TASK DETAILS:
Reproduce the stretch from the start of the rows below through the line that contains "updated 512-byte sector." word for word, both ends included. Leave the pictures out of your answer.
________________
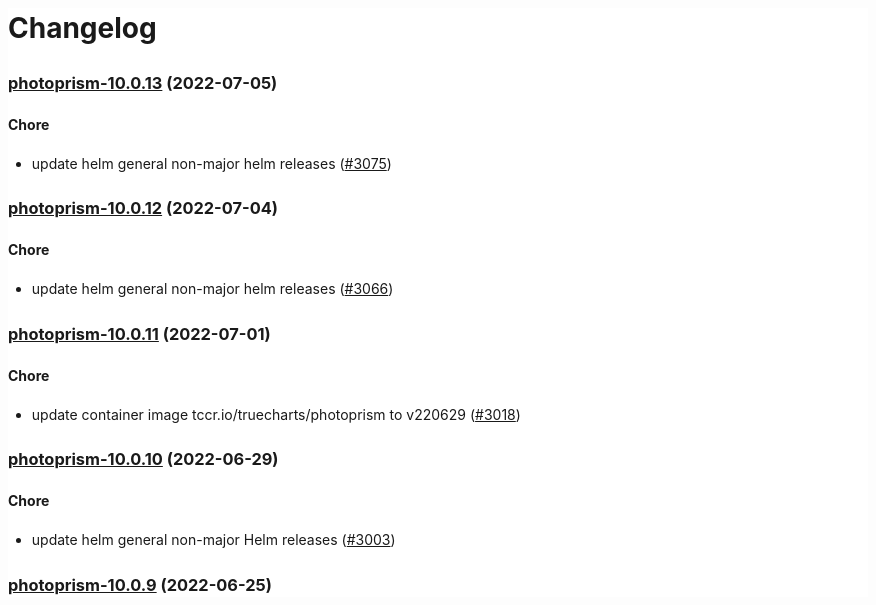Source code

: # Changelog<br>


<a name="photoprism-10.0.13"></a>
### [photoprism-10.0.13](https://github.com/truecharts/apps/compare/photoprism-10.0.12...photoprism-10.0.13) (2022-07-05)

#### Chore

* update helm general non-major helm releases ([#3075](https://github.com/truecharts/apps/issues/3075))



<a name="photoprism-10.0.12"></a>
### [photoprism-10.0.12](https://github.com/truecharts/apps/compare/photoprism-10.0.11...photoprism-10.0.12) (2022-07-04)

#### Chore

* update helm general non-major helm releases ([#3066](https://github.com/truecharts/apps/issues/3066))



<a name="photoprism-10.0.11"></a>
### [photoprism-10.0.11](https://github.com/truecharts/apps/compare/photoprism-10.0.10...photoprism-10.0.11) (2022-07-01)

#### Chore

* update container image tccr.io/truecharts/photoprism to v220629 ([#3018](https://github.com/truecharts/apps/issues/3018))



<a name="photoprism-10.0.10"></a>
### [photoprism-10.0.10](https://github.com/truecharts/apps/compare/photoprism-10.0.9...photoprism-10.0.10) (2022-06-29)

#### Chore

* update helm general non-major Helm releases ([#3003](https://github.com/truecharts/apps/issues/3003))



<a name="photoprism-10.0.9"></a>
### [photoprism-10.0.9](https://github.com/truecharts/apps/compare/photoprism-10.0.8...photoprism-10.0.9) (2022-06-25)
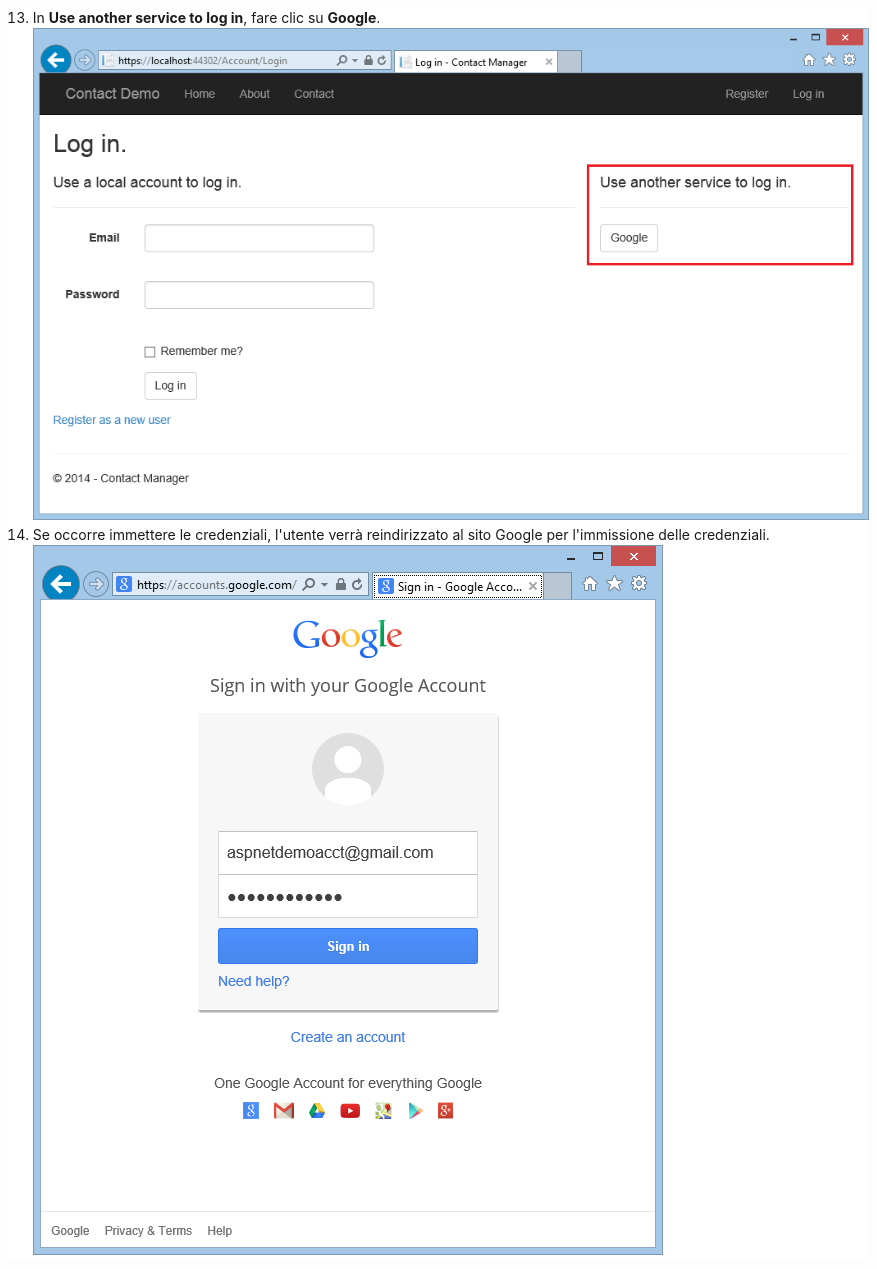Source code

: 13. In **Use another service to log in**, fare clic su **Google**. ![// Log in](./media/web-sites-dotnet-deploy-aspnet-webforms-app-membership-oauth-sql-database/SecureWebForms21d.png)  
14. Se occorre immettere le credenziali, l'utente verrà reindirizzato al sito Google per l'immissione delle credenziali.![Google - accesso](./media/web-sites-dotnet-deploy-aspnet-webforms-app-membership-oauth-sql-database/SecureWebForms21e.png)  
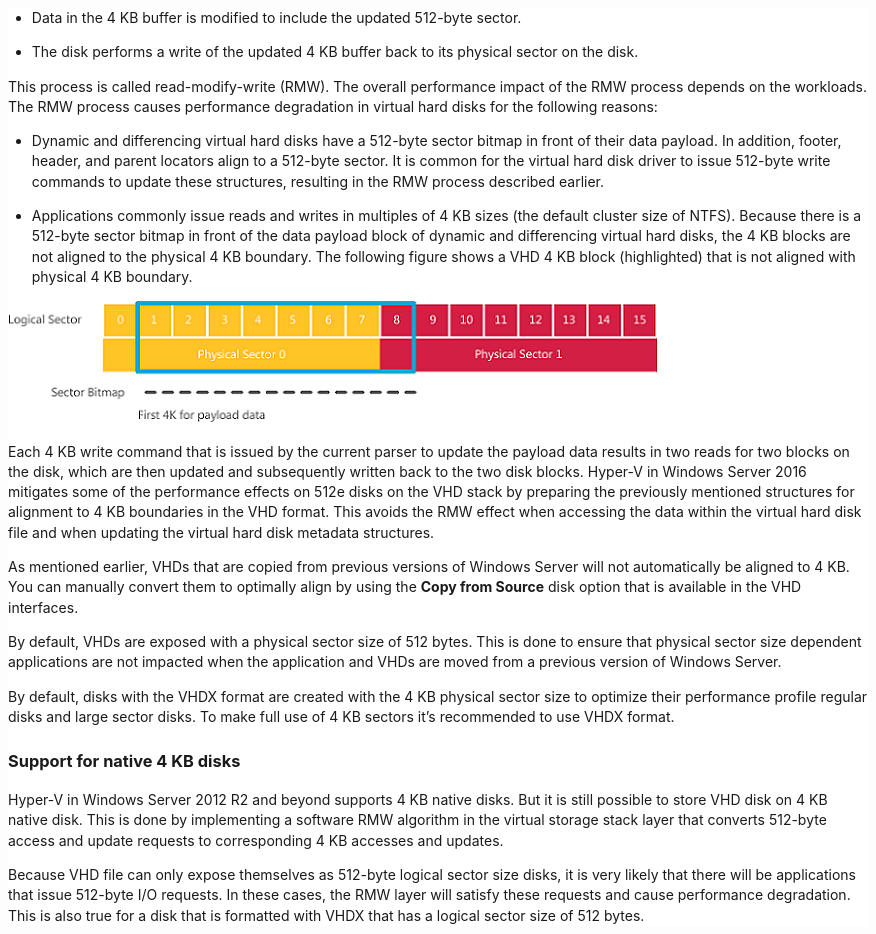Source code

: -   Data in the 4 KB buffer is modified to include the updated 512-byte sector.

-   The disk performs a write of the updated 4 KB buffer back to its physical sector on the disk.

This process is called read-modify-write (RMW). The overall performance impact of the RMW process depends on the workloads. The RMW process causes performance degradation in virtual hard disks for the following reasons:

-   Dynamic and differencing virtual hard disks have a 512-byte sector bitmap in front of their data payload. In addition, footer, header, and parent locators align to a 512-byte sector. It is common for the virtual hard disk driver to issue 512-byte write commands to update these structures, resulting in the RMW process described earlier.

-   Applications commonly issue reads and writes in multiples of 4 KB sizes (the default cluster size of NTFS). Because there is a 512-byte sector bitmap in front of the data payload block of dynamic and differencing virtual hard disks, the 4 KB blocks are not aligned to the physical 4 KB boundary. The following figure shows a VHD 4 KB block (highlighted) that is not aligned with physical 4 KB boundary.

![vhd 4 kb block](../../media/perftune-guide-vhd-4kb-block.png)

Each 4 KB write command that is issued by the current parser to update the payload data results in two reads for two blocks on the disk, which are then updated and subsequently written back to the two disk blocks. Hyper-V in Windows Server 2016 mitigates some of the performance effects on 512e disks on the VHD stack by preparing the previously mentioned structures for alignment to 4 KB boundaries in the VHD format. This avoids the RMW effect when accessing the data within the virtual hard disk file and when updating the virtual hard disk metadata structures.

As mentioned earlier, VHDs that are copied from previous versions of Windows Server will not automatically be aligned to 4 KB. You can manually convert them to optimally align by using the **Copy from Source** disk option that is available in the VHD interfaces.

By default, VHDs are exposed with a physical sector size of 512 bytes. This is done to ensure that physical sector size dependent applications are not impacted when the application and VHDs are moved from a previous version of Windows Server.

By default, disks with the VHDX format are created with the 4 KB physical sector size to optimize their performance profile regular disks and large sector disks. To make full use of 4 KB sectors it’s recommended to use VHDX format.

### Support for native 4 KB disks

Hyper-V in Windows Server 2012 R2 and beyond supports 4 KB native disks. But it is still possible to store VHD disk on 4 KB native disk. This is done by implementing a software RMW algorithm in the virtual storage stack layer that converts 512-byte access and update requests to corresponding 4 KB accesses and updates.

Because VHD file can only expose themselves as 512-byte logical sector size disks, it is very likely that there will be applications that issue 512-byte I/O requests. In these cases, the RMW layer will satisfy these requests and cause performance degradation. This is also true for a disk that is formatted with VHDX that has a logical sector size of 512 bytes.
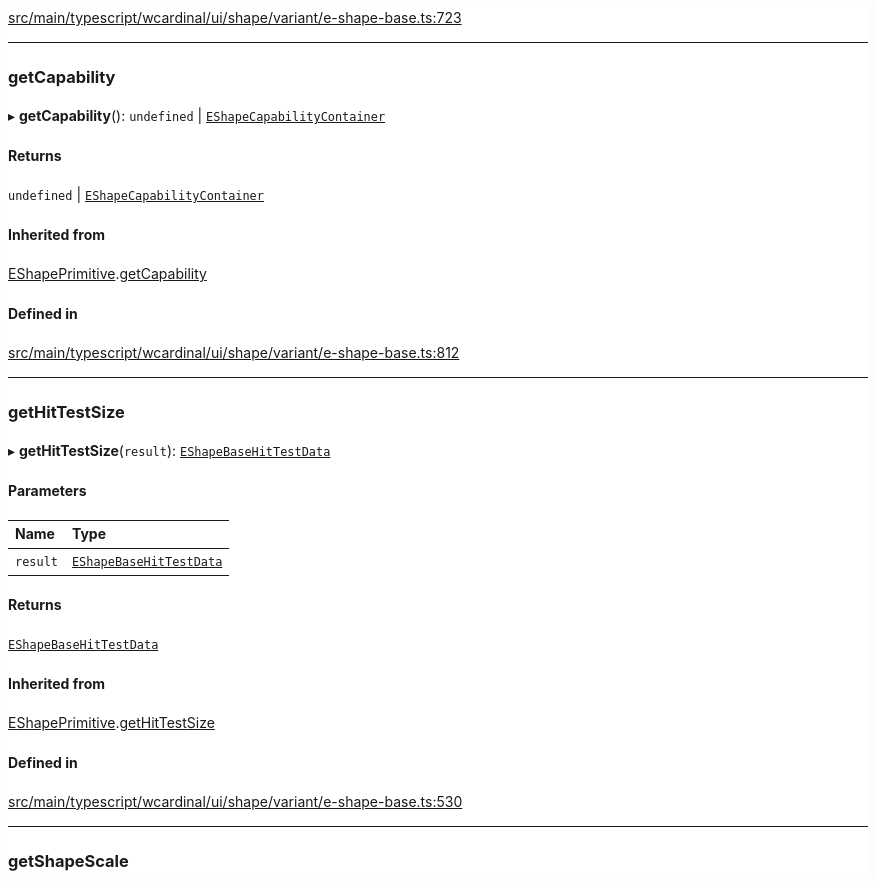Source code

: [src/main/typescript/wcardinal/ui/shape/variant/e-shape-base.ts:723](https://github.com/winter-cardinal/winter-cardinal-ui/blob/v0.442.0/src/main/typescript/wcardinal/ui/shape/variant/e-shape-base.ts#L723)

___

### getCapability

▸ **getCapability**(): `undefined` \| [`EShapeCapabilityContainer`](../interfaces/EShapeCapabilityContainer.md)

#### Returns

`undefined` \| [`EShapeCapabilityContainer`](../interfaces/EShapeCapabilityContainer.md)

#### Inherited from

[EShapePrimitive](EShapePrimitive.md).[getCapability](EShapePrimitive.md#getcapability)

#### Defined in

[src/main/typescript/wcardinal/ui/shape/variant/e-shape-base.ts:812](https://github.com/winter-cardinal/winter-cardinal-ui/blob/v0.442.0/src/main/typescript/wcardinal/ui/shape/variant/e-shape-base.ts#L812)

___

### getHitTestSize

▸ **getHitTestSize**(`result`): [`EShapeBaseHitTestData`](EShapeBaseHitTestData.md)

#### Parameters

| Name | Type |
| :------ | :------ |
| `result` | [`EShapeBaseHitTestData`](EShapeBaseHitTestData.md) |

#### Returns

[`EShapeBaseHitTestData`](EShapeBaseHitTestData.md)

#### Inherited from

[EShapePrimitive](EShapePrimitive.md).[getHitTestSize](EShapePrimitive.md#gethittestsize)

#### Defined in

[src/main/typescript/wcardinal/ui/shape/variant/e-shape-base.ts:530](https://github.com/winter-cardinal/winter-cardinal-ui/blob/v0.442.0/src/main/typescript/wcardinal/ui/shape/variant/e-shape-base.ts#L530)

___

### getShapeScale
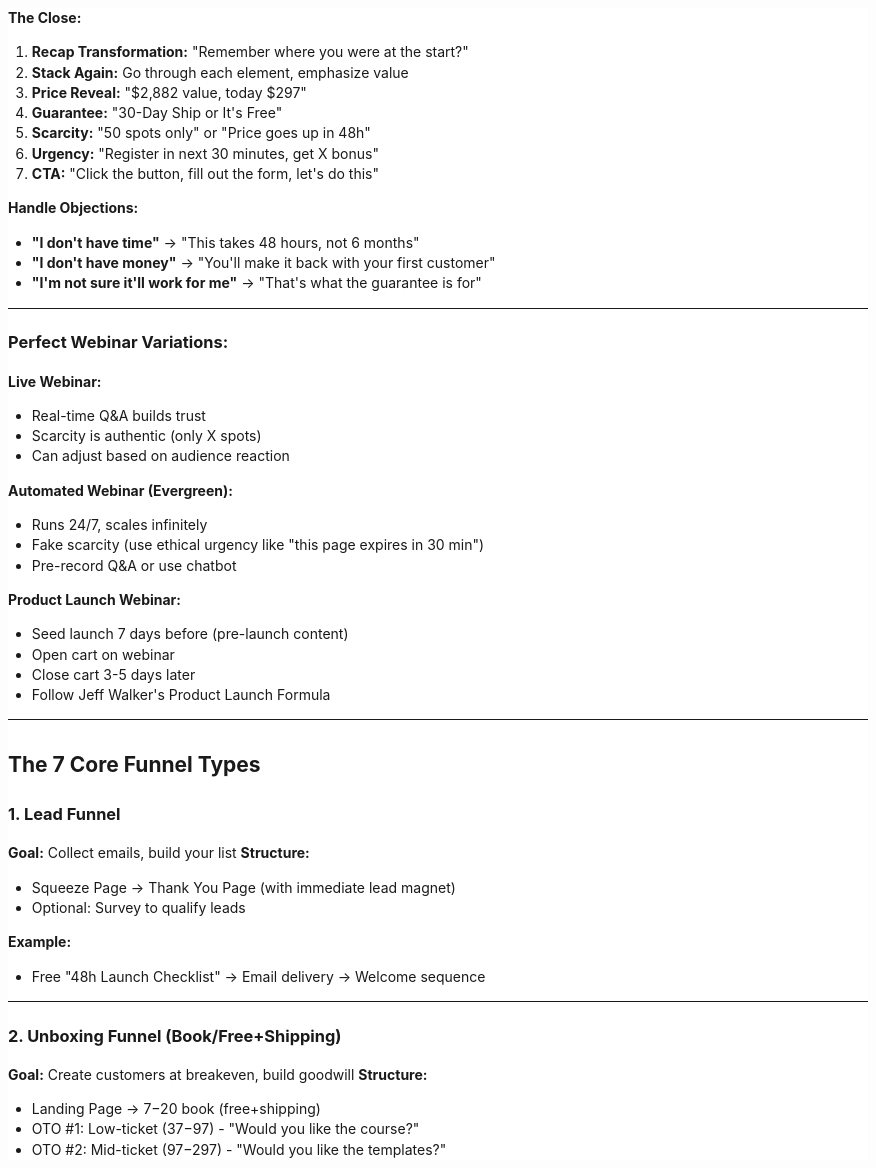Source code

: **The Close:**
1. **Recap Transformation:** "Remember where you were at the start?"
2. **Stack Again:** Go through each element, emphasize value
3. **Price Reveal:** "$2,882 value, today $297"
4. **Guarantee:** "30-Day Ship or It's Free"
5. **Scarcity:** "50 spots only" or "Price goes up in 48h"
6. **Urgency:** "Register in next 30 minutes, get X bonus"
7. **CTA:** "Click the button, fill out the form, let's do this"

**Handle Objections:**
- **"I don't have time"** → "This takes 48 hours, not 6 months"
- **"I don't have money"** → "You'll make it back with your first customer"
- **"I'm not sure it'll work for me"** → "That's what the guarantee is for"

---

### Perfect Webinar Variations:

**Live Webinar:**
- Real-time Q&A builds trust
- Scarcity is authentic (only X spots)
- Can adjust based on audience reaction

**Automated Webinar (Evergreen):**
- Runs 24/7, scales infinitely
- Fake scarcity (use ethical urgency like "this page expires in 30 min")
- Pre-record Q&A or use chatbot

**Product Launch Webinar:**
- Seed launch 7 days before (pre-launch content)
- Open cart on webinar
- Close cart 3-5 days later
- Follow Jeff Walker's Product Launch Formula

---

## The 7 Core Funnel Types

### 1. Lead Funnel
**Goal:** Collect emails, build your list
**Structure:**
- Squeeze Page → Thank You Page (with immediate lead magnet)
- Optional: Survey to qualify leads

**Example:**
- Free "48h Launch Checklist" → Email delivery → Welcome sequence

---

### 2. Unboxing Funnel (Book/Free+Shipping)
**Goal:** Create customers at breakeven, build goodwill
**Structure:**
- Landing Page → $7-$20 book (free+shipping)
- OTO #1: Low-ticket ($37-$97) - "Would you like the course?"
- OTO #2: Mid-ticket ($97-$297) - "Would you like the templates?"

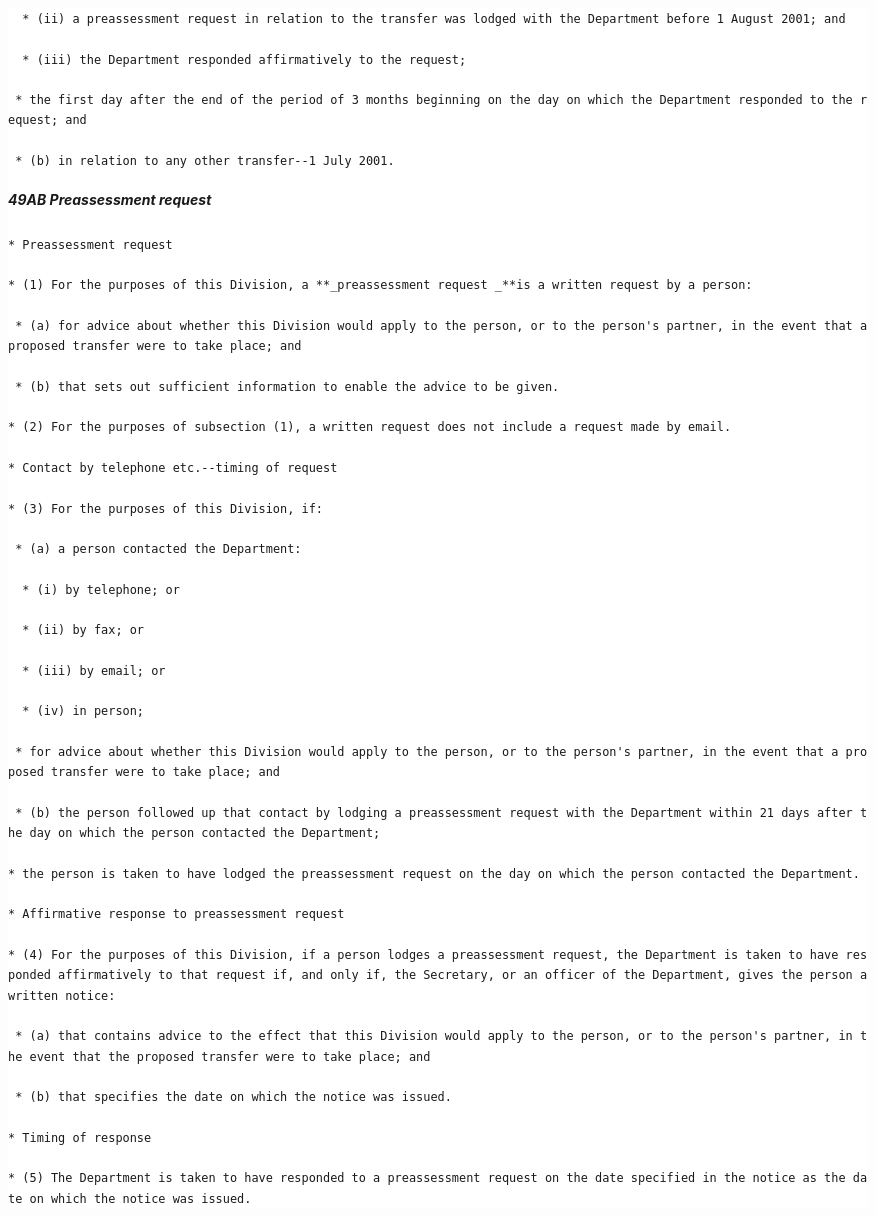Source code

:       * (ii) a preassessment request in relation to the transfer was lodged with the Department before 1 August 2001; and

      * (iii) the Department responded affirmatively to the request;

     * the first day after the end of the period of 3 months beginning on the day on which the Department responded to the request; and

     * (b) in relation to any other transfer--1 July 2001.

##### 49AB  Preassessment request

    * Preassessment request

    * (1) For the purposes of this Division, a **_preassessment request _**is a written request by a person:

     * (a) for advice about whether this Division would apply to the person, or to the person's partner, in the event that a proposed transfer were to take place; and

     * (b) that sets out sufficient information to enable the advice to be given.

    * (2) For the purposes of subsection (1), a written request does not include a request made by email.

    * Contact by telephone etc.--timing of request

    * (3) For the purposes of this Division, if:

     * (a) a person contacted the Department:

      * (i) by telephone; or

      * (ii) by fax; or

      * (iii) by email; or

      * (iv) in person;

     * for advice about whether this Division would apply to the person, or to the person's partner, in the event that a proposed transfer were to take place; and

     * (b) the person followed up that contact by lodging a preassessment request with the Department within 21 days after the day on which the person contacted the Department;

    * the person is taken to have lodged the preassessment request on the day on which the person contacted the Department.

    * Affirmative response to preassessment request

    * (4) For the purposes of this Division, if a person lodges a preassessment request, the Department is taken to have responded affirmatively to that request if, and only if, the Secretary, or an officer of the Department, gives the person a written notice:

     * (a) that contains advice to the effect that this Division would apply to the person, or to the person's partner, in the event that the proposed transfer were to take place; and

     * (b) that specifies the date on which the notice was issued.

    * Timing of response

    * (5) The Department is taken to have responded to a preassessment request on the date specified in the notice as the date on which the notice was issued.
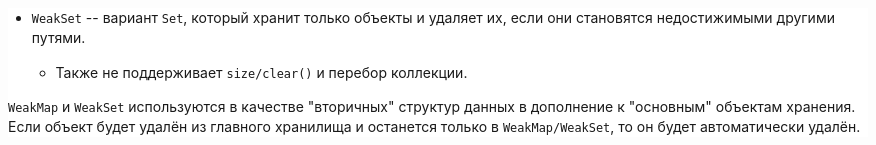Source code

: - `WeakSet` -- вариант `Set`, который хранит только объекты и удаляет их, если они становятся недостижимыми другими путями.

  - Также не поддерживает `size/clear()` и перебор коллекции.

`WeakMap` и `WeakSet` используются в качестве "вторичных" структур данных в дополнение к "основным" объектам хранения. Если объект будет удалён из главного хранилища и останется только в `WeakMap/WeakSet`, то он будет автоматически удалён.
________________
EXERCISE SOLUTION:
Source code

: # Changelog<br>


<a name="photoprism-10.0.13"></a>
### [photoprism-10.0.13](https://github.com/truecharts/apps/compare/photoprism-10.0.12...photoprism-10.0.13) (2022-07-05)

#### Chore

* update helm general non-major helm releases ([#3075](https://github.com/truecharts/apps/issues/3075))



<a name="photoprism-10.0.12"></a>
### [photoprism-10.0.12](https://github.com/truecharts/apps/compare/photoprism-10.0.11...photoprism-10.0.12) (2022-07-04)

#### Chore

* update helm general non-major helm releases ([#3066](https://github.com/truecharts/apps/issues/3066))



<a name="photoprism-10.0.11"></a>
### [photoprism-10.0.11](https://github.com/truecharts/apps/compare/photoprism-10.0.10...photoprism-10.0.11) (2022-07-01)

#### Chore

* update container image tccr.io/truecharts/photoprism to v220629 ([#3018](https://github.com/truecharts/apps/issues/3018))



<a name="photoprism-10.0.10"></a>
### [photoprism-10.0.10](https://github.com/truecharts/apps/compare/photoprism-10.0.9...photoprism-10.0.10) (2022-06-29)

#### Chore

* update helm general non-major Helm releases ([#3003](https://github.com/truecharts/apps/issues/3003))



<a name="photoprism-10.0.9"></a>
### [photoprism-10.0.9](https://github.com/truecharts/apps/compare/photoprism-10.0.8...photoprism-10.0.9) (2022-06-25)
Source code

: 13. In **Use another service to log in**, fare clic su **Google**. ![// Log in](./media/web-sites-dotnet-deploy-aspnet-webforms-app-membership-oauth-sql-database/SecureWebForms21d.png)  
14. Se occorre immettere le credenziali, l'utente verrà reindirizzato al sito Google per l'immissione delle credenziali.![Google - accesso](./media/web-sites-dotnet-deploy-aspnet-webforms-app-membership-oauth-sql-database/SecureWebForms21e.png)  
Source code

: -   Data in the 4 KB buffer is modified to include the updated 512-byte sector.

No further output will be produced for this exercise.